Текст документа =
┏━━
Бассейн Период, годы
1961–1990 1991–2018 1961–1990 1991–2018 1961–1990 1991–2018
I II III
Волга 7 11 3 14 3 11
Дон 17 11 20 29 10 7
Печора 10 4 27 0 17 0
Северная Двина 13 14 27 14 13 4

В регионах на юге ЕЧР вплоть до 1990-х гг. (сначала в западной, а затем в восточной ее частях с разницей в 5–10 лет) наблюдалось медленное повышение увлажнения (гумидизация климата), затем в конце XX в. произошла смена тенденции увлажнения [18]. Выявленное увеличение повторяемости лет с существенным недостатком увлажнения на большей части бассейна Волги в период 1991–2018 гг. по сравнению с 1961–1990 гг. в сочетании с наметившейся тенденцией снижения годового увлажнения в регионах на юге ЕЧР может привести к негативным последствиям для стока рек в бассейнах Дона и Волги уже в ближайшие десятилетия.

Уменьшение повторяемости лет с существенным недостатком увлажнения в северной части ЕЧР в период 1991–2018 гг. по сравнению с предыдущим тридцатилетием – следствие увеличения циклонической активности в исследуемом регионе. Ранее было установлено, что положительные тренды повторяемости циклонов отмечались в высоких широтах, в том числе на Европейском Севере России, во второй половине XX– начале XXI вв. [47]. Полученные результаты не противоречат данным как наблюдений, так и моделирования о смещении к полюсу траекторий движения циклонов средних широт при потеплении климата [44, 58, 67].
┗━━
Ваше задание = Определите, согласуется ли с текстом об увлажнении климата каждое из трех утверждений; на каждое ответьте «да» или «нет» и приведите решающие слова текста дословной цитатой. 1. В регионах на юге ЕЧР вплоть до 1990-х гг. увлажнение медленно повышалось. 2. Уменьшение повторяемости лет с существенным недостатком увлажнения в северной части ЕЧР вызвано ослаблением циклонической активности. 3. Полученные результаты противоречат данным моделирования о смещении траекторий циклонов к полюсу при потеплении климата. Записи здесь никакой роли не играют.

Исходные данные =
┏━━
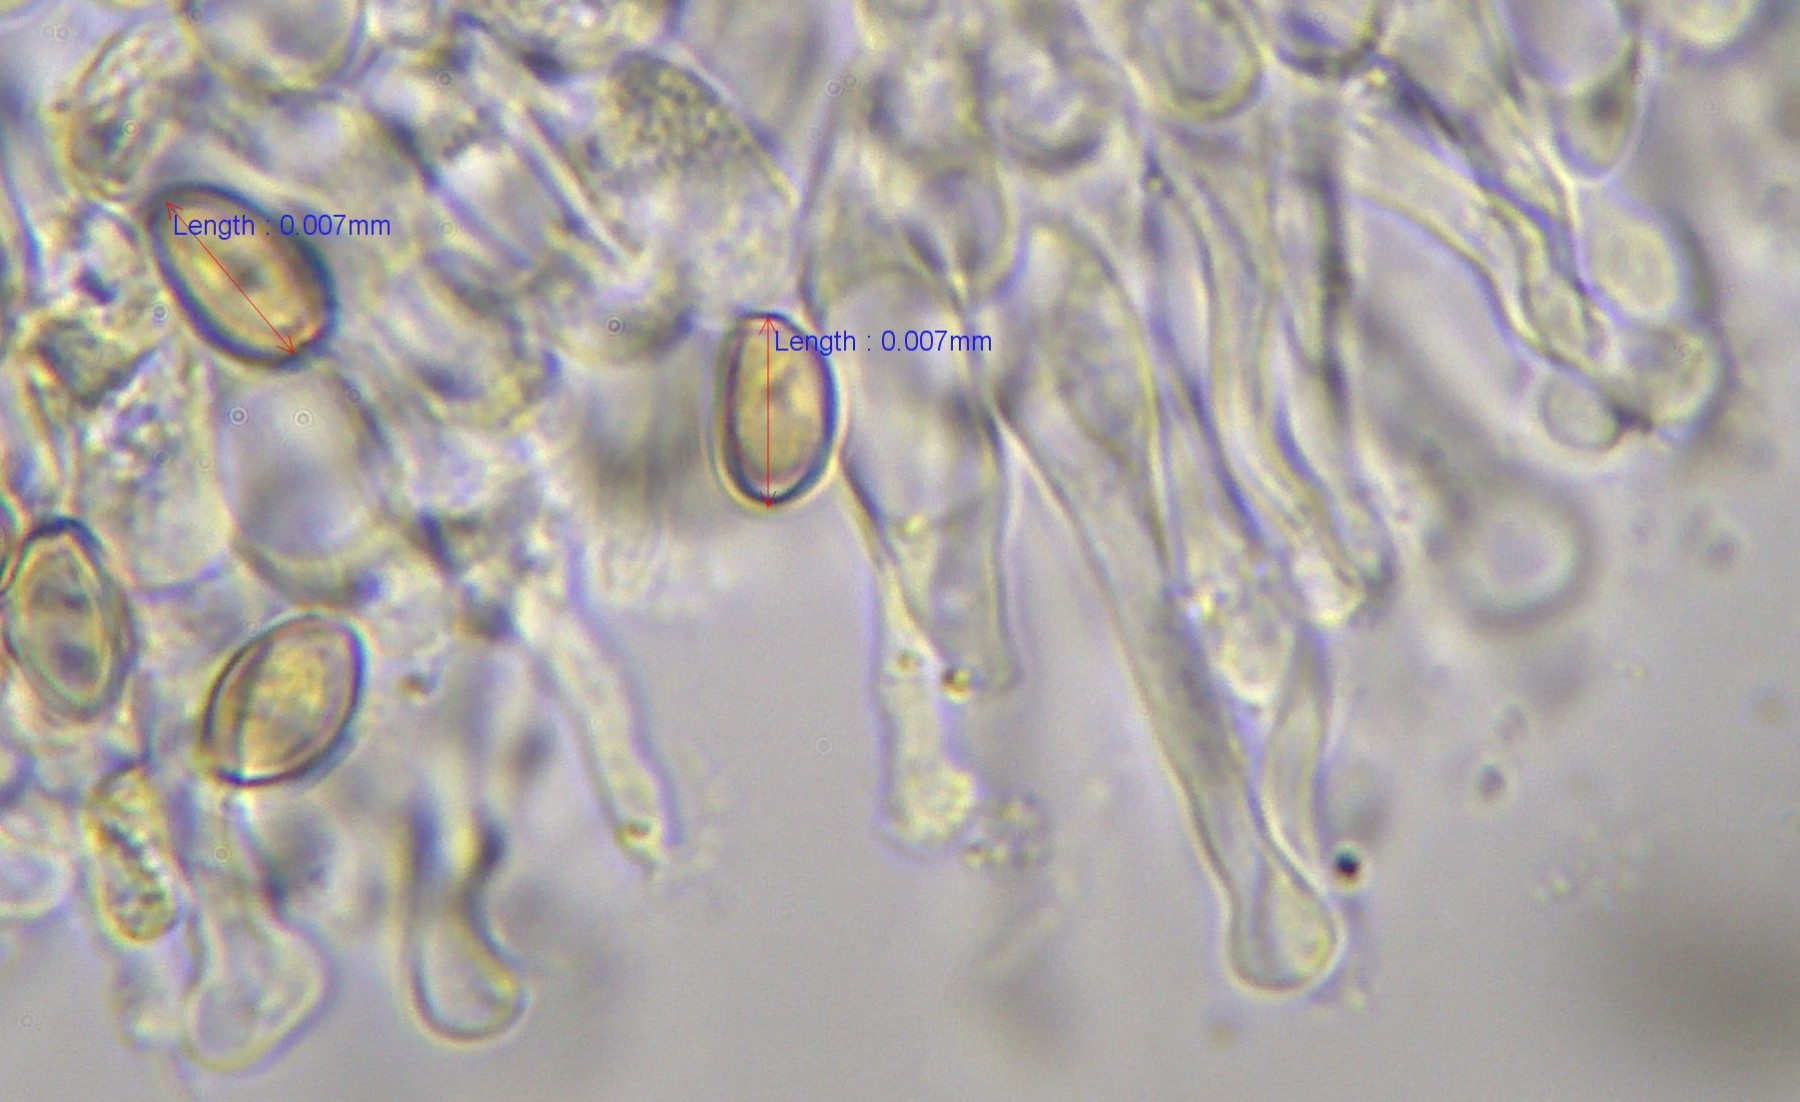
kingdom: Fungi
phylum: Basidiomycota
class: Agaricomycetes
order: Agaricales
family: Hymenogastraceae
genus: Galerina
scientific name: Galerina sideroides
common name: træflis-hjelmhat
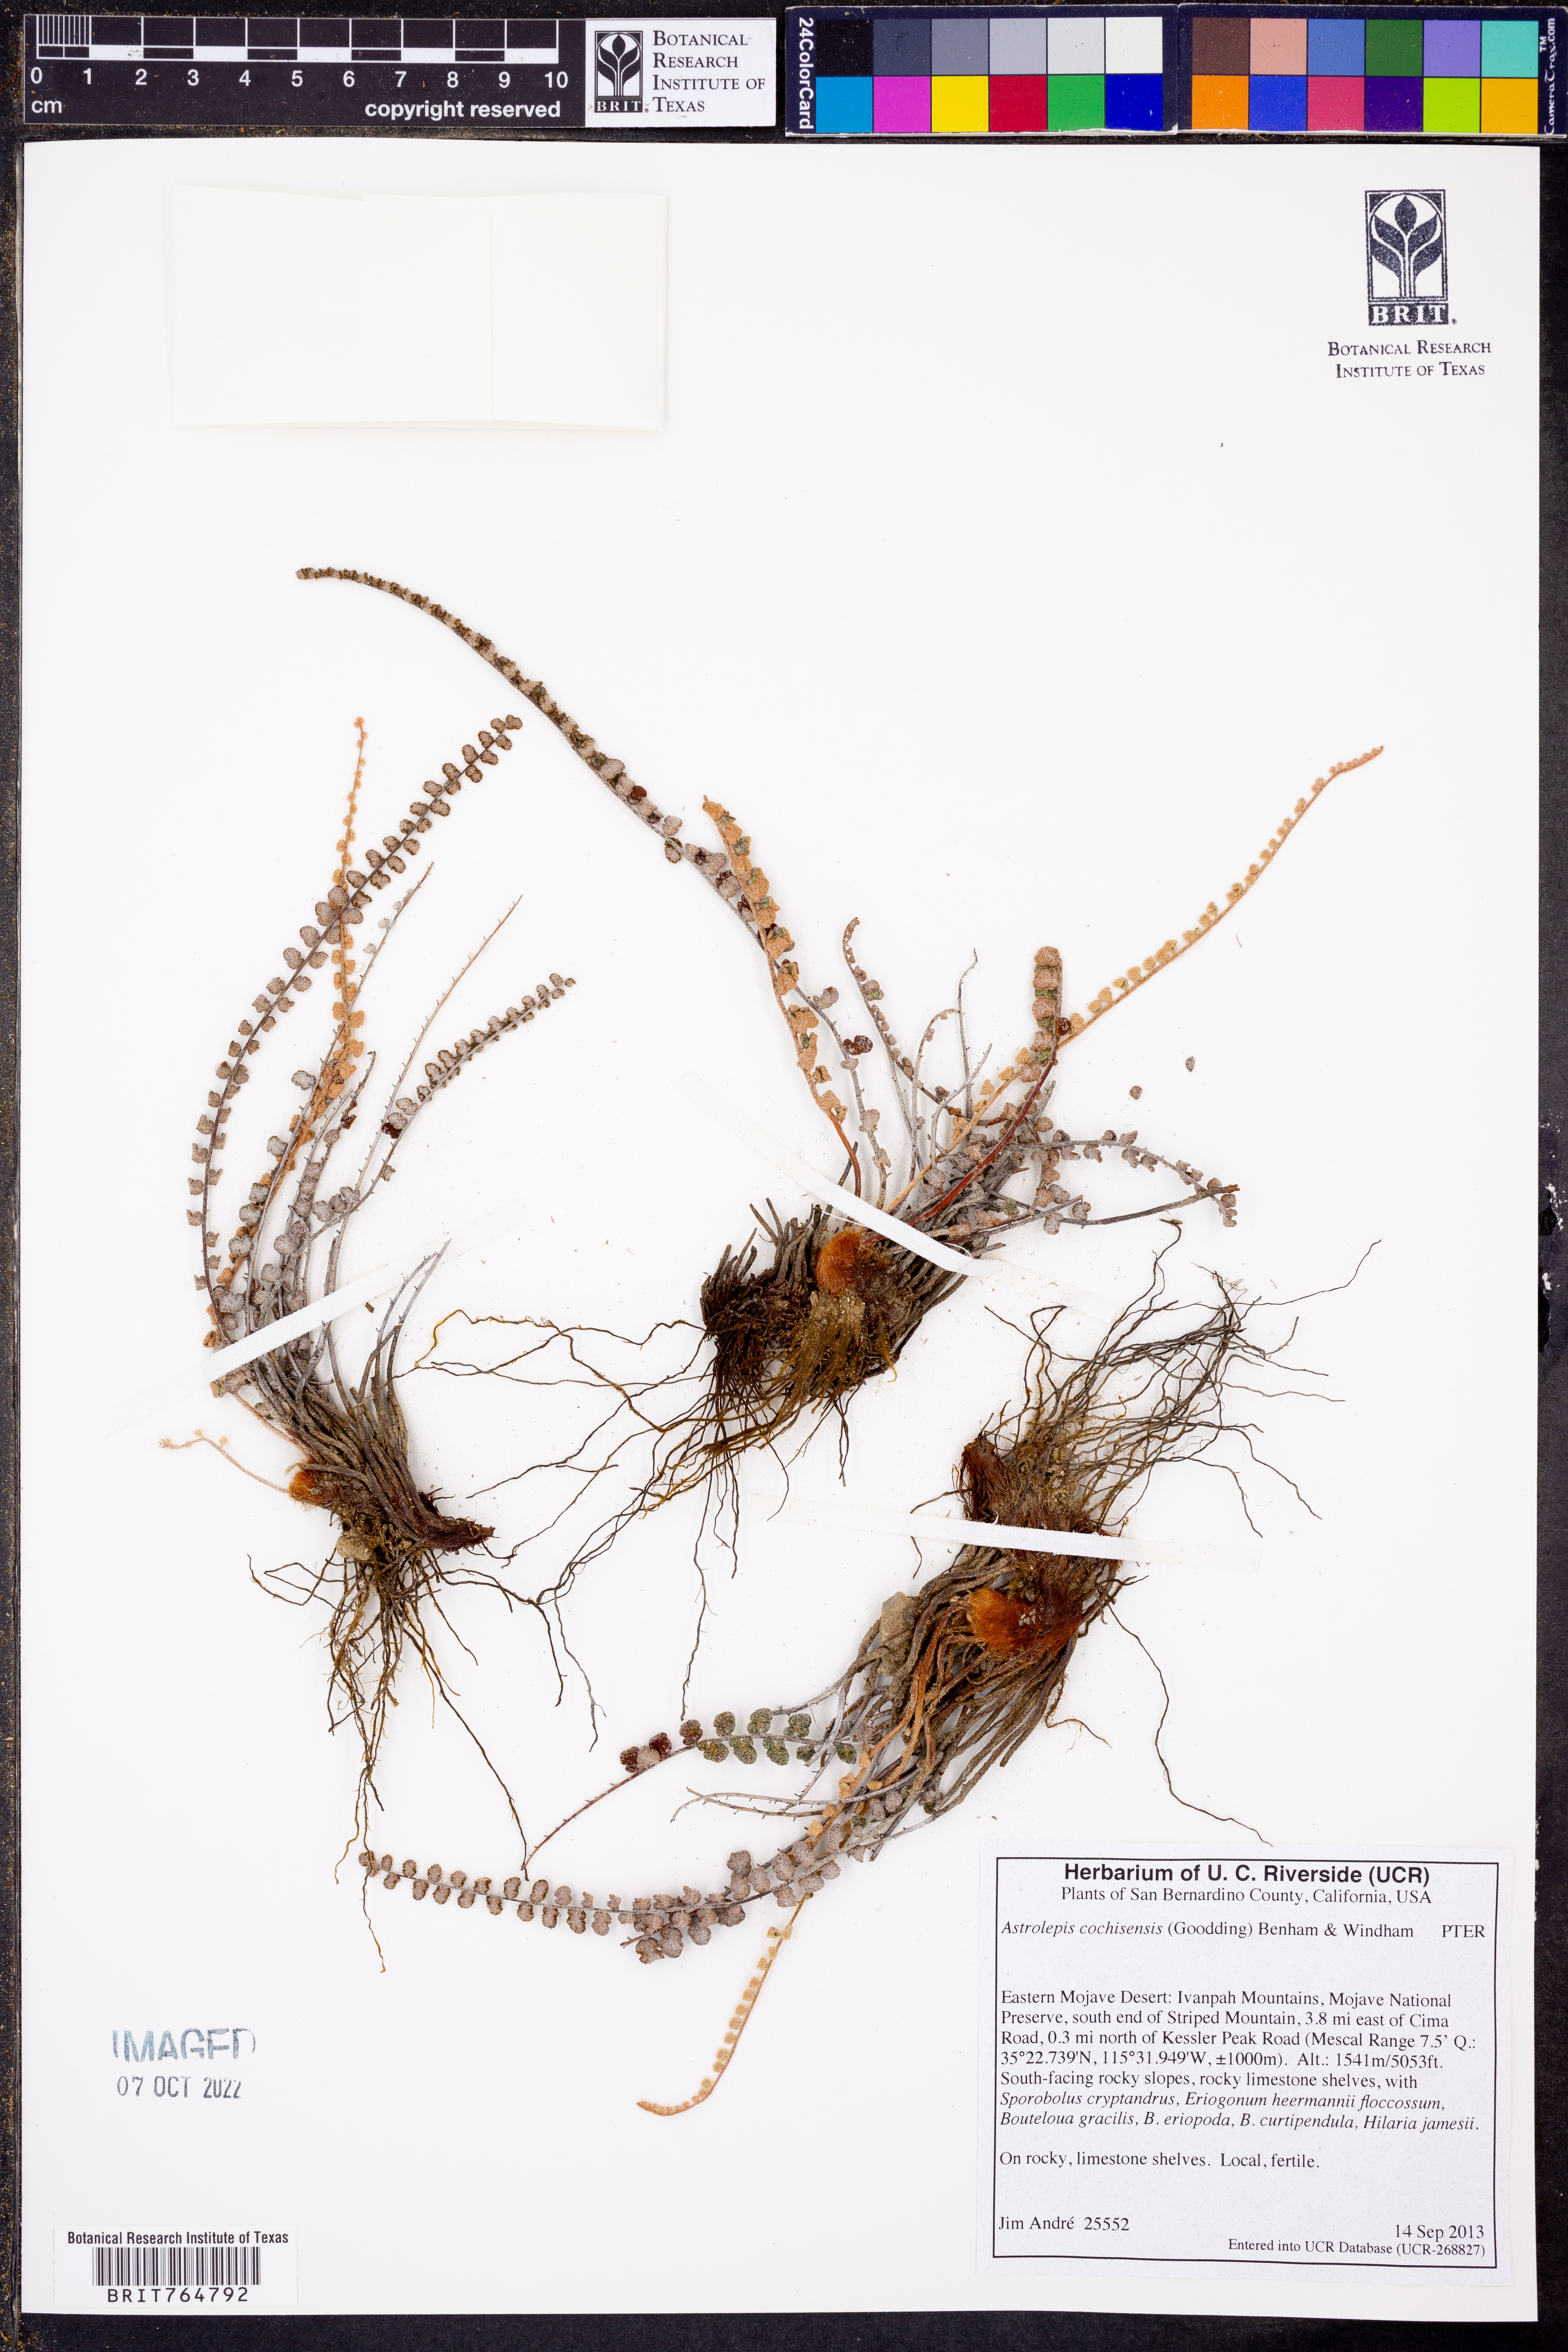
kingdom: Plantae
┗━━
Полный ответ =
1. Да: «В регионах на юге ЕЧР вплоть до 1990-х гг. (сначала в западной, а затем в восточной ее частях с разницей в 5–10 лет) наблюдалось медленное повышение увлажнения (гумидизация климата)».
2. Нет: «следствие увеличения циклонической активности в исследуемом регионе».
3. Нет: «Полученные результаты не противоречат данным как наблюдений, так и моделирования о смещении к полюсу траекторий движения циклонов средних широт при потеплении климата».